Trivers and Willard also identified a circumstance in which reproducing individuals might experience deviations from expected offspring reproductive value—namely, varying maternal condition. In polygynous species, males may mate with multiple females, and low-condition males will achieve fewer or no matings. Parents in relatively good condition would then be under selection for mutations causing production and investment in sons (rather than daughters), because of the increased chance of mating experienced by these good-condition sons. Mating with multiple females conveys a large reproductive benefit, whereas daughters could translate their condition into only smaller benefits. An opposite prediction holds for poor-condition parents—selection will favor production and investment in daughters, so long as daughters are likely to be mated, while sons in poor condition are likely to be out-competed by other males and end up with zero mates (i.e. those sons will be a reproductive dead end).

The hypothesis was used to explain why, for example, red deer mothers would produce more sons when they are in good condition, and more daughters when in poor condition. In polyandrous species where some females mate with multiple males (and others get no matings) and males mate with one/few females (i.e. "sex-role reversed" species), these predictions from the Trivers–Willard hypothesis are reversed: parents in good condition will invest in daughters in order to have a daughter that can out-compete other females to attract multiple males, whereas parents in poor condition will avoid investing in daughters who are likely to get out-competed, and will instead invest in sons in order to gain at least some grandchildren.

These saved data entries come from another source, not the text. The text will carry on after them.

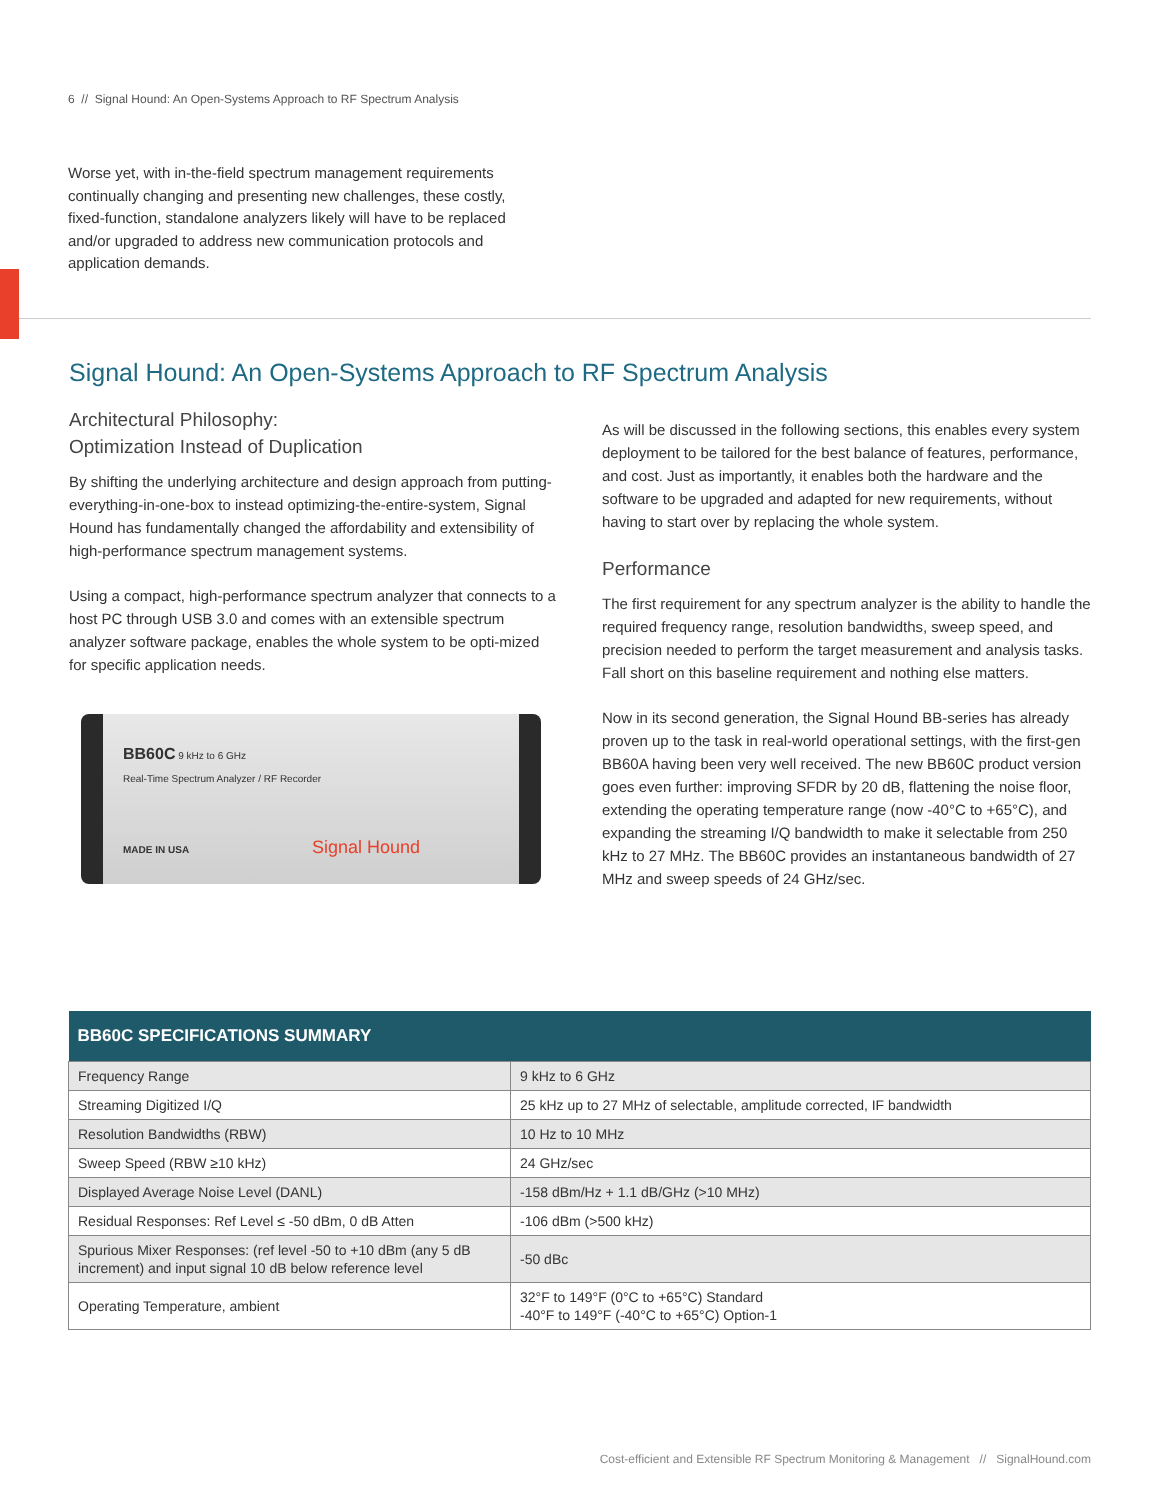6 // Signal Hound: An Open-Systems Approach to RF Spectrum Analysis
Worse yet, with in-the-field spectrum management requirements continually changing and presenting new challenges, these costly, fixed-function, standalone analyzers likely will have to be replaced and/or upgraded to address new communication protocols and application demands.
Signal Hound: An Open-Systems Approach to RF Spectrum Analysis
Architectural Philosophy:
Optimization Instead of Duplication
By shifting the underlying architecture and design approach from putting-everything-in-one-box to instead optimizing-the-entire-system, Signal Hound has fundamentally changed the affordability and extensibility of high-performance spectrum management systems.
Using a compact, high-performance spectrum analyzer that connects to a host PC through USB 3.0 and comes with an extensible spectrum analyzer software package, enables the whole system to be opti-mized for specific application needs.
BB60C 9 kHz to 6 GHz
Real-Time Spectrum Analyzer / RF Recorder
MADE IN USA Signal Hound
As will be discussed in the following sections, this enables every system deployment to be tailored for the best balance of features, performance, and cost. Just as importantly, it enables both the hardware and the software to be upgraded and adapted for new requirements, without having to start over by replacing the whole system.
Performance
The first requirement for any spectrum analyzer is the ability to handle the required frequency range, resolution bandwidths, sweep speed, and precision needed to perform the target measurement and analysis tasks. Fall short on this baseline requirement and nothing else matters.
Now in its second generation, the Signal Hound BB-series has already proven up to the task in real-world operational settings, with the first-gen BB60A having been very well received. The new BB60C product version goes even further: improving SFDR by 20 dB, flattening the noise floor, extending the operating temperature range (now -40°C to +65°C), and expanding the streaming I/Q bandwidth to make it selectable from 250 kHz to 27 MHz. The BB60C provides an instantaneous bandwidth of 27 MHz and sweep speeds of 24 GHz/sec.
| BB60C SPECIFICATIONS SUMMARY | |
| --- | --- |
| Frequency Range | 9 kHz to 6 GHz |
| Streaming Digitized I/Q | 25 kHz up to 27 MHz of selectable, amplitude corrected, IF bandwidth |
| Resolution Bandwidths (RBW) | 10 Hz to 10 MHz |
| Sweep Speed (RBW ≥10 kHz) | 24 GHz/sec |
| Displayed Average Noise Level (DANL) | -158 dBm/Hz + 1.1 dB/GHz (>10 MHz) |
| Residual Responses: Ref Level ≤ -50 dBm, 0 dB Atten | -106 dBm (>500 kHz) |
| Spurious Mixer Responses: (ref level -50 to +10 dBm (any 5 dB increment) and input signal 10 dB below reference level | -50 dBc |
| Operating Temperature, ambient | 32°F to 149°F (0°C to +65°C) Standard -40°F to 149°F (-40°C to +65°C) Option-1 |
Cost-efficient and Extensible RF Spectrum Monitoring & Management // SignalHound.com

"Condition" can be assessed in multiple ways, including body size, parasite loads, or dominance, which has also been shown in macaques (Macaca sylvanus) to affect the sex of offspring, with dominant females giving birth to more sons and non-dominant females giving birth to more daughters. Consequently, high-ranking females give birth to a higher proportion of males than those who are low-ranking.

In their original paper, Trivers and Willard were unaware of a biochemical mechanism which could result in biased sex ratios. One possible explanation is that a high level of circulating glucose in the mother's bloodstream favors the survival of male blastocysts. This conclusion is based on the observed male-skewed survival rates (to expanded blastocyst stages) when bovine blastocysts were exposed to heightened levels of glucose. As blood glucose levels are highly correlated with access to high-quality food, they may serve as a proxy for maternal condition.

==Humans==
The Trivers–Willard hypothesis has been applied to resource differences among individuals in a society as well as to resource differences among societies. Investigations in humans pose a number of practical and methodological difficulties, but while a 2007 review of previous research found that empirical evidence for the hypothesis was mixed, the author noted that it received greater support from better-designed studies. One such example cited was a 1997 analysis of Hungarian Romani – a low-status group with a preference for females, who "had a female-biased sex ratio at birth, were more likely to abort a child after having had one or more daughters, nursed their daughters longer, and sent their daughters to school for longer".